**WHAT YOU NEED TO DO:** For the entries that follow, restate word for word the line containing "X93800000Y-82550000D03*", the line containing "X161000000Y-84400000D03*", and every line that lies between them.
··· RECORD EXCERPTS ···
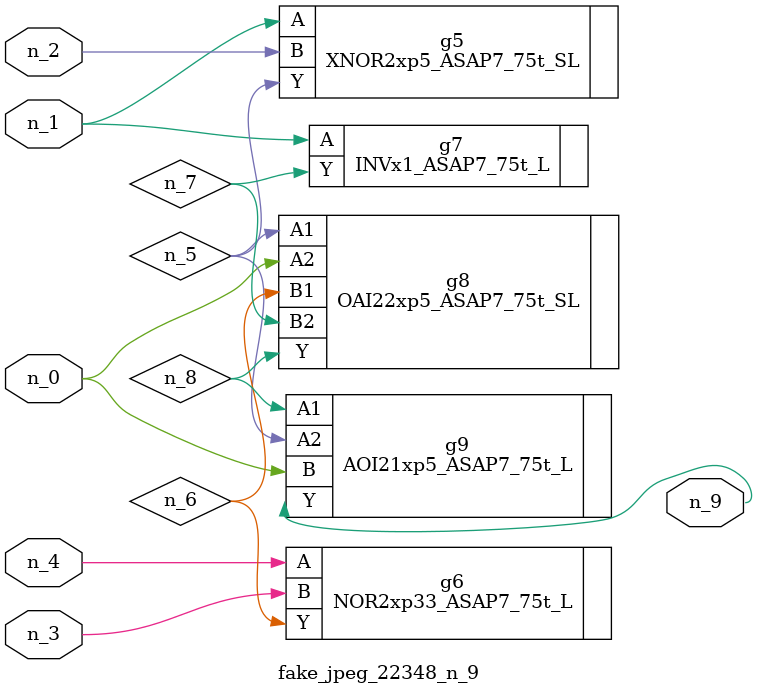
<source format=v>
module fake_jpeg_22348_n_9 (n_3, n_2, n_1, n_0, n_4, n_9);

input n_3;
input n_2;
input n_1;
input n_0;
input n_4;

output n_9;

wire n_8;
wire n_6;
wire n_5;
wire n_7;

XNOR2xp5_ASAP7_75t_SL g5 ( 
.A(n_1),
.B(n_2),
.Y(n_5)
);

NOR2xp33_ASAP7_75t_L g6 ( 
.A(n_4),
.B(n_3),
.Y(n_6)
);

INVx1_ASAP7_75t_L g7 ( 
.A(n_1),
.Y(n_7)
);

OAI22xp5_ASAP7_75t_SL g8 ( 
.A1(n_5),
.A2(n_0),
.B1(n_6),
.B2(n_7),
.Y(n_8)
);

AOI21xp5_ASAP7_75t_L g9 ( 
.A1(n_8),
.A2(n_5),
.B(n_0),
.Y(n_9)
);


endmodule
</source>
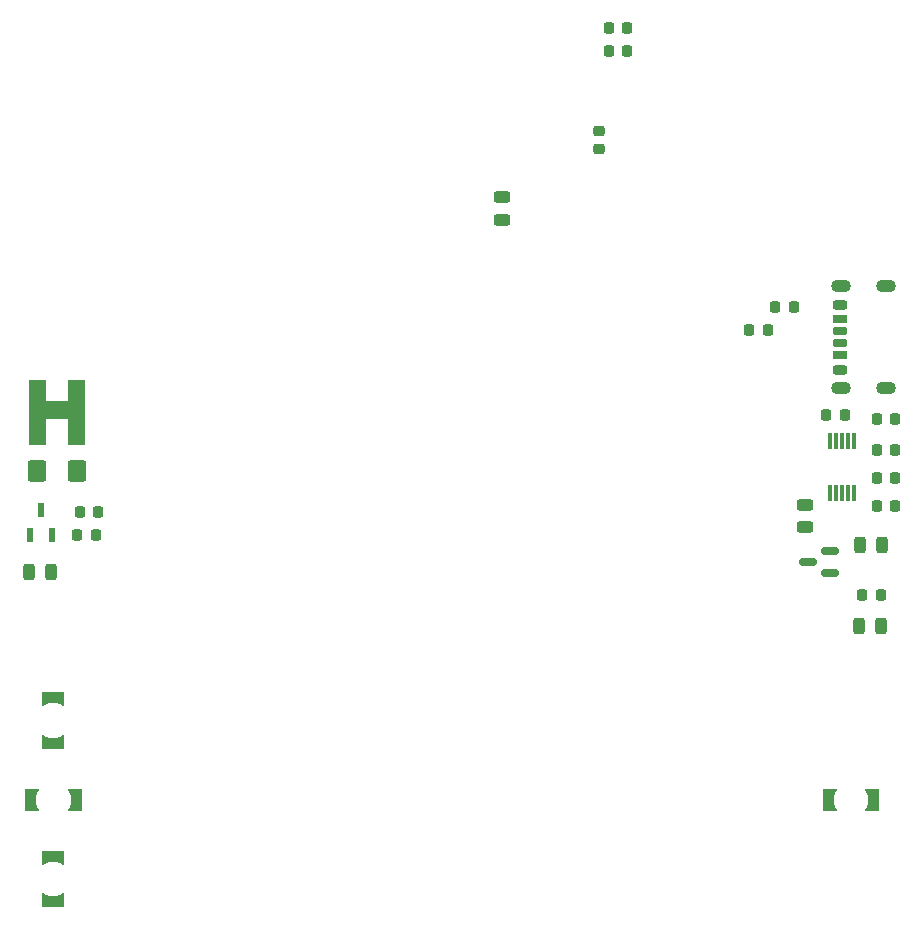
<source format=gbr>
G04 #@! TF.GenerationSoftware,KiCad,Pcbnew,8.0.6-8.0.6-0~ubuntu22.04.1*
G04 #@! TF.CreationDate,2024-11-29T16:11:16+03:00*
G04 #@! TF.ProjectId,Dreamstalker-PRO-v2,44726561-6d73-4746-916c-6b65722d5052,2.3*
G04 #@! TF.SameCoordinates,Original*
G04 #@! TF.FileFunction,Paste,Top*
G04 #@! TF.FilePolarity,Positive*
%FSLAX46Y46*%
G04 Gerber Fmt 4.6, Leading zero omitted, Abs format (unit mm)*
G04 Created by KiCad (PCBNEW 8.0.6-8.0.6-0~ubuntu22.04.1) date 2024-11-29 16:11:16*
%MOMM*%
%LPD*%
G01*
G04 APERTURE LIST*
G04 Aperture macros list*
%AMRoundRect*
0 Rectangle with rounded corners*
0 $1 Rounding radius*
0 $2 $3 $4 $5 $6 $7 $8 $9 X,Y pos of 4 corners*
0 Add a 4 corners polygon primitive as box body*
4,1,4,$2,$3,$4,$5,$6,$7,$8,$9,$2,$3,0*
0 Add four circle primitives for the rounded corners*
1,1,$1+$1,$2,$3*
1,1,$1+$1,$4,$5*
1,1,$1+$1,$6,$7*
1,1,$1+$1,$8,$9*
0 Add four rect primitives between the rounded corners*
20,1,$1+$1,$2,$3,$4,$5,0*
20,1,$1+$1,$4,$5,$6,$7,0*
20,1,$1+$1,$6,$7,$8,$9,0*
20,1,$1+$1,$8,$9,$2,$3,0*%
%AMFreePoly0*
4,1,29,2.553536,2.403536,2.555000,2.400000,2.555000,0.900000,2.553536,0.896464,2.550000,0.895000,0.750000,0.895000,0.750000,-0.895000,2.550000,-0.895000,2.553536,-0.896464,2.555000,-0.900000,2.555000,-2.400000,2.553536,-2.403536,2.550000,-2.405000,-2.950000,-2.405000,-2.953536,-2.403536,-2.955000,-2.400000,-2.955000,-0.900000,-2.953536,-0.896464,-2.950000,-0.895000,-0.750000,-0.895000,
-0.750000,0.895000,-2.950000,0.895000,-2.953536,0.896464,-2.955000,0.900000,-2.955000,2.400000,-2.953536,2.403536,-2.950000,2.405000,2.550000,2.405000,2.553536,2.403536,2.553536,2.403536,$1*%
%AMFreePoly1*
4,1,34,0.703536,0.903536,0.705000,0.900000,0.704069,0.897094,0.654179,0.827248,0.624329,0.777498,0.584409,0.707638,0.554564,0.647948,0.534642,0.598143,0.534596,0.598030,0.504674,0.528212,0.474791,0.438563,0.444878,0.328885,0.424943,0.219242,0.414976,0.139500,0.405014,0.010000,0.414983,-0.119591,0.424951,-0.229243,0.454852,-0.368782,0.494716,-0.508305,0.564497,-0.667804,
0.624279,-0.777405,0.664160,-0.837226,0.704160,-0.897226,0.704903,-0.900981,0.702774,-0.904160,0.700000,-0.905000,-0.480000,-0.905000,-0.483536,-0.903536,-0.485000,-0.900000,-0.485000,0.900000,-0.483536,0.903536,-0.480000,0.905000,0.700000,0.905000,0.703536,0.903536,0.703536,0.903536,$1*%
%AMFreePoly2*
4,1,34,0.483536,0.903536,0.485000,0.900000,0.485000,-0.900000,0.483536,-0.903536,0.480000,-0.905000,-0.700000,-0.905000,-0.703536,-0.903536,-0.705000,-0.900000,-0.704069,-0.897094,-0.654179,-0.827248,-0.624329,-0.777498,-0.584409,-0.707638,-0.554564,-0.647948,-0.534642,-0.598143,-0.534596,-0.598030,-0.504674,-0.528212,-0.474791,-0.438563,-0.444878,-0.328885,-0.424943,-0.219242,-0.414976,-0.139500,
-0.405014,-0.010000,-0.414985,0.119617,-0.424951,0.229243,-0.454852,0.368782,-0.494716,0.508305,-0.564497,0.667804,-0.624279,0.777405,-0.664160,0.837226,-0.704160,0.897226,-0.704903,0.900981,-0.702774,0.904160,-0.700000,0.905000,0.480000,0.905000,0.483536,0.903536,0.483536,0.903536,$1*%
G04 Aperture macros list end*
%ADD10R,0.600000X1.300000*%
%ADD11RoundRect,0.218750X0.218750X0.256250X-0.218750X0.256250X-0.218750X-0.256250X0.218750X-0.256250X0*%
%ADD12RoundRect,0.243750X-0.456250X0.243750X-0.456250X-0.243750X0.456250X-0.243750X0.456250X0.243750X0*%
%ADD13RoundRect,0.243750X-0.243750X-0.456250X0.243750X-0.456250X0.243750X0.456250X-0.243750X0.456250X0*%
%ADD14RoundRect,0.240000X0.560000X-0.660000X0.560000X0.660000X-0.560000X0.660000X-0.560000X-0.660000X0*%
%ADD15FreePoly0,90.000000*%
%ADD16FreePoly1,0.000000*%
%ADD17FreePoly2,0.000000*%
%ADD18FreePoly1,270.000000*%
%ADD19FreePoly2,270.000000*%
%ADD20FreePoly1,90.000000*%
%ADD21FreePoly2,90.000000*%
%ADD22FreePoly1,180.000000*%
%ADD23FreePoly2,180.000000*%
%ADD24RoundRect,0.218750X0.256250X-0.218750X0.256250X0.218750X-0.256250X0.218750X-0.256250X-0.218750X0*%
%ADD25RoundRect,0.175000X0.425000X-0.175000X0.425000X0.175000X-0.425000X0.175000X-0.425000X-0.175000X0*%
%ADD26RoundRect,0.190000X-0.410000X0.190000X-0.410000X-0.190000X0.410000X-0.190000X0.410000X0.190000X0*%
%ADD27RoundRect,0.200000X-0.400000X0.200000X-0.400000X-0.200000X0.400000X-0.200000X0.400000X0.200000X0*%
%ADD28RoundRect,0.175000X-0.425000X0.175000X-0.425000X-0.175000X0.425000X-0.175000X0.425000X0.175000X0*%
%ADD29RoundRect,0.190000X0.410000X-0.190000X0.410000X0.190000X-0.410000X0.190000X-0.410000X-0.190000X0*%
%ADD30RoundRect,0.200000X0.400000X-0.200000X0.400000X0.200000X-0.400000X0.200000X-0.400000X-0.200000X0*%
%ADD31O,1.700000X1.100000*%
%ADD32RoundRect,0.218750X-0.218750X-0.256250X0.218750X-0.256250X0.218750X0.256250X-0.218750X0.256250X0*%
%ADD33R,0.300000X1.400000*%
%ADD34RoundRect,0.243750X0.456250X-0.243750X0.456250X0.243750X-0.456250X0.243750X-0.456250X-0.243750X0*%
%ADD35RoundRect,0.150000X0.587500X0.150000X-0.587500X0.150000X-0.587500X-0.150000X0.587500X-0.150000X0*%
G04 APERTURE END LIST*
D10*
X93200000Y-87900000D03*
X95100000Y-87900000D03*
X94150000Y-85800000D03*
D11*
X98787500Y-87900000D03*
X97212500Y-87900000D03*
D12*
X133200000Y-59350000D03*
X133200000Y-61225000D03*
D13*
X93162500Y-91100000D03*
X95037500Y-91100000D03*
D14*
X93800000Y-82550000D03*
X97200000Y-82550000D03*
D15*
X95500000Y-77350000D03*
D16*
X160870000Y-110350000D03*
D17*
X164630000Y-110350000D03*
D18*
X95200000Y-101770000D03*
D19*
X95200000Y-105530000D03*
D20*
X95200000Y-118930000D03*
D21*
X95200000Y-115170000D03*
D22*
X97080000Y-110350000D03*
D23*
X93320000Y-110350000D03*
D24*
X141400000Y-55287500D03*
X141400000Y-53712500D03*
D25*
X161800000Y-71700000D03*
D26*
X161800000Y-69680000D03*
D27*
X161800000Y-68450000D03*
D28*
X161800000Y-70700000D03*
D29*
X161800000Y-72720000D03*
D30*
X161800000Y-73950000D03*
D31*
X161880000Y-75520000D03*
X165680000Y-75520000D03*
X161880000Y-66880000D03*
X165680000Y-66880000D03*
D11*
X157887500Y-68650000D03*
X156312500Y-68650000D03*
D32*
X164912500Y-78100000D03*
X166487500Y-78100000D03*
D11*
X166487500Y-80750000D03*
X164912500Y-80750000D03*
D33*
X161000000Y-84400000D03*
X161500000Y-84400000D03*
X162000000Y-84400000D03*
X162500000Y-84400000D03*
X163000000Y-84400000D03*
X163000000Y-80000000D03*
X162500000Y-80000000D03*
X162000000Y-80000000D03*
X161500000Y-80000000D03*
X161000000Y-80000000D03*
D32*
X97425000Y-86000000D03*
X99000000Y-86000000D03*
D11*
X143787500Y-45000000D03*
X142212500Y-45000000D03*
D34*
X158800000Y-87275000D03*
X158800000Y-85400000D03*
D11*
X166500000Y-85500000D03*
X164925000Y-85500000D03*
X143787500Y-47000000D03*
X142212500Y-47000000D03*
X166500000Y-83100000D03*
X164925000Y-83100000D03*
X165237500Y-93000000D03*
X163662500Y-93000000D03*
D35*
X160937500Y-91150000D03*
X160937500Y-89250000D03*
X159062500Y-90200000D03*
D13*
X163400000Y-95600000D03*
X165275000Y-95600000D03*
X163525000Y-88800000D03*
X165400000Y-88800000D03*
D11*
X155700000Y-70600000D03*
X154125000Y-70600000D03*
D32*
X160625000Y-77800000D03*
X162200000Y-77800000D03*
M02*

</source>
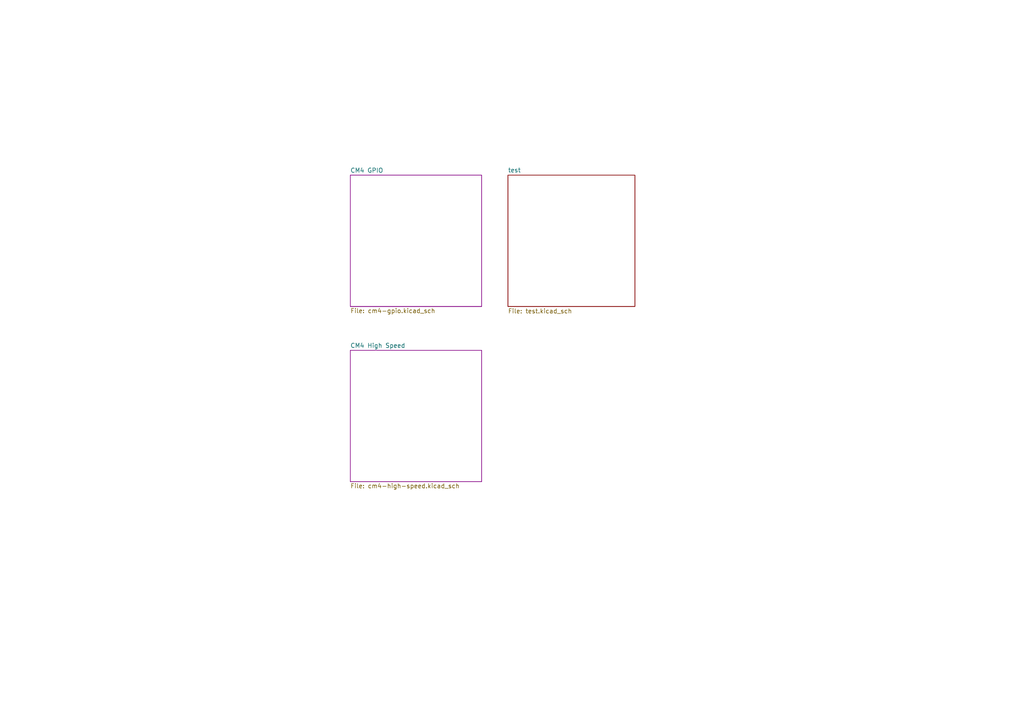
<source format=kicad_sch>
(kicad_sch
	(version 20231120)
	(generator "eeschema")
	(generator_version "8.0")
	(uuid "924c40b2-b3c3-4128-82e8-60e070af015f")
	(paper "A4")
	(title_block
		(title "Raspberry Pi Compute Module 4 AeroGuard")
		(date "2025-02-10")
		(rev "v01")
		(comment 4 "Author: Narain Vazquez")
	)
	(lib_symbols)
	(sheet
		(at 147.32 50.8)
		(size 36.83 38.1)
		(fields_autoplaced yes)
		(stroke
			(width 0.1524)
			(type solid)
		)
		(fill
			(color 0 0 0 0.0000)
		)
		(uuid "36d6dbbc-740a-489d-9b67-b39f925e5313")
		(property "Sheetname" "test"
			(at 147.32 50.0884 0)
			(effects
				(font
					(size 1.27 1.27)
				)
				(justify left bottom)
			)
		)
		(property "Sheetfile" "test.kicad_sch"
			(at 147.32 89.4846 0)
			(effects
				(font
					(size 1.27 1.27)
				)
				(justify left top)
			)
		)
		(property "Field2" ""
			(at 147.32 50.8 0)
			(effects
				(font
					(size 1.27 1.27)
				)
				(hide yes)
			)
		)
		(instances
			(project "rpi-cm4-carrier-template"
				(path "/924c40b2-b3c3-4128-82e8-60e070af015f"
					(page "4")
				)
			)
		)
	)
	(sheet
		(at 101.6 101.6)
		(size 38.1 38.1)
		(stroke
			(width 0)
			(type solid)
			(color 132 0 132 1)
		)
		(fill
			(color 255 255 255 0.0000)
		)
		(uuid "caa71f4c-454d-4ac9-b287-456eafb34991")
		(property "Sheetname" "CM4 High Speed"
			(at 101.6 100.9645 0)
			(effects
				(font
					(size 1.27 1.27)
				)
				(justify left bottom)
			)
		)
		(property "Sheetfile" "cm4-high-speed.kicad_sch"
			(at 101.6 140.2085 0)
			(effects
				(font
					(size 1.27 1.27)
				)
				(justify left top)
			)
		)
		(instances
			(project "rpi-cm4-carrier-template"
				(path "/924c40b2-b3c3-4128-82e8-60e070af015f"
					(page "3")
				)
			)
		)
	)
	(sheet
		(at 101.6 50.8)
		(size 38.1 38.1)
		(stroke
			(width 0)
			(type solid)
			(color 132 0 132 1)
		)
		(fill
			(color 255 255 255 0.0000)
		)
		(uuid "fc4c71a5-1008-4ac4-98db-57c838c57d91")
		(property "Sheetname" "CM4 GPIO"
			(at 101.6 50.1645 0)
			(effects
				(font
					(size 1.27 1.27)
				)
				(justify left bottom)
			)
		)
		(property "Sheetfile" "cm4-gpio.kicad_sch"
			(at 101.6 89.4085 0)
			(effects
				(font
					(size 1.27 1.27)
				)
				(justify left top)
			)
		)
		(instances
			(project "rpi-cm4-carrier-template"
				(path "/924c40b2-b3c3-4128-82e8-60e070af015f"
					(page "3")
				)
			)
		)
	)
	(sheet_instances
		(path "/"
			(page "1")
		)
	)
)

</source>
···
**EXERCISE OUTPUT:**
X93800000Y-82550000D03*
X97200000Y-82550000D03*
D15*
X95500000Y-77350000D03*
D16*
X160870000Y-110350000D03*
D17*
X164630000Y-110350000D03*
D18*
X95200000Y-101770000D03*
D19*
X95200000Y-105530000D03*
D20*
X95200000Y-118930000D03*
D21*
X95200000Y-115170000D03*
D22*
X97080000Y-110350000D03*
D23*
X93320000Y-110350000D03*
D24*
X141400000Y-55287500D03*
X141400000Y-53712500D03*
D25*
X161800000Y-71700000D03*
D26*
X161800000Y-69680000D03*
D27*
X161800000Y-68450000D03*
D28*
X161800000Y-70700000D03*
D29*
X161800000Y-72720000D03*
D30*
X161800000Y-73950000D03*
D31*
X161880000Y-75520000D03*
X165680000Y-75520000D03*
X161880000Y-66880000D03*
X165680000Y-66880000D03*
D11*
X157887500Y-68650000D03*
X156312500Y-68650000D03*
D32*
X164912500Y-78100000D03*
X166487500Y-78100000D03*
D11*
X166487500Y-80750000D03*
X164912500Y-80750000D03*
D33*
X161000000Y-84400000D03*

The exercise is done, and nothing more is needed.